Train again the model using the 0 to 4 digits

In [67]:
train_model(model,
            (x_train_lt5, y_train_lt5),
            (x_test_lt5, y_test_lt5), num_classes)

x_train shape: (30596, 28, 28, 1)
30596 train samples
5139 test samples
Epoch 1/5
Epoch 2/5
Epoch 3/5
Epoch 4/5
Epoch 5/5
Training time: 0:01:14.749428
Test score: 1.4240431785583496
Test accuracy: 0.8143607974052429


#### Supplementary Activity
Now write code to reverse this training process. That is, you will train on the digits 0-4, and then finetune only the last layers on the digits 5-9.

In [68]:
train_model(model,
            (x_train_lt5, y_train_lt5),
            (x_test_lt5, y_test_lt5), num_classes)

x_train shape: (30596, 28, 28, 1)
30596 train samples
5139 test samples
Epoch 1/5
Epoch 2/5
Epoch 3/5
Epoch 4/5
Epoch 5/5
Training time: 0:01:22.688531
Test score: 1.2650330066680908
Test accuracy: 0.9171044826507568


In [69]:
for l in feature_layers:
    l.trainable = False

In [70]:
train_model(model,
            (x_train_gte5, y_train_gte5),
            (x_test_gte5, y_test_gte5), num_classes)

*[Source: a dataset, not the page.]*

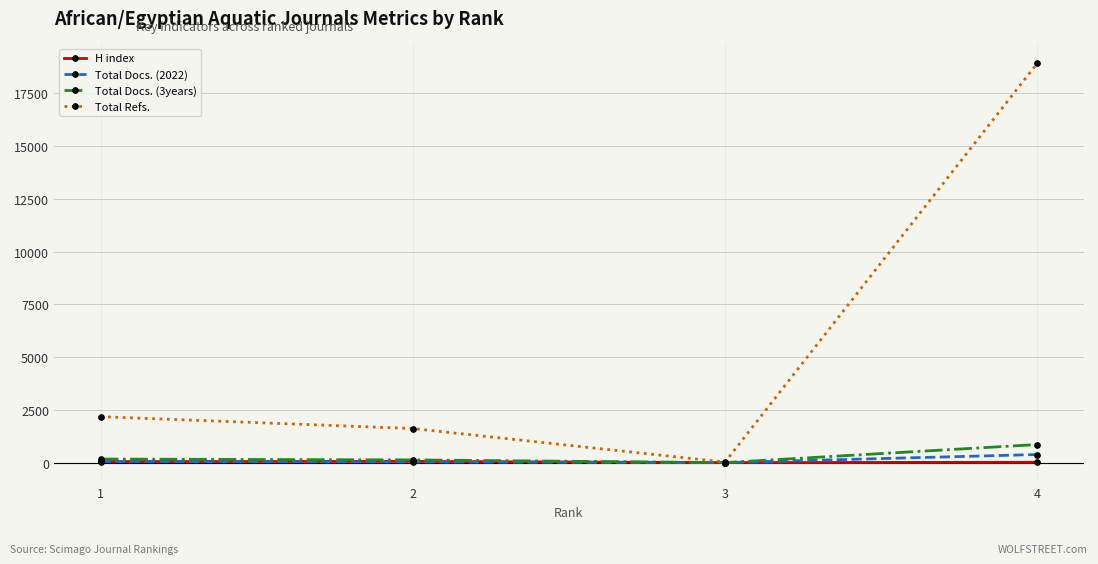

Is it true that H index equals 2 at 3?

True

x_train shape: (29404, 28, 28, 1)
29404 train samples
4861 test samples
Epoch 1/5
Epoch 2/5
Epoch 3/5
Epoch 4/5
Epoch 5/5
Training time: 0:01:13.896661
Test score: 1.3308072090148926
Test accuracy: 0.7175478339195251


#### Conclusion

The model's accuracy increased from 70% to 81% when it was first trained using activity digits that were greater than or equal to 5, frozen, and then trained again using digits less than 5. However, the accuracy of the model dropped drastically from 92% to 72% when we reversed the process, first training it with digits less than 5, then freezing the feature layers, and fine-tuning it with digits greater than or equal to 5. Even though the test score shifts, it is crucial that it declines because this indicates improved performance and indicates how well the model functions with unknown data. Accuracy has been mostly the focus of this exercise, but I believe that other factors, such as training time, may also be significant in real-world applications. Additionally, this activity used the MNIST dataset, which is a very basic dataset consisting only of digits. Through this exercise, it teache us how to use models in the context of transfer learning to enhance performance on a new task.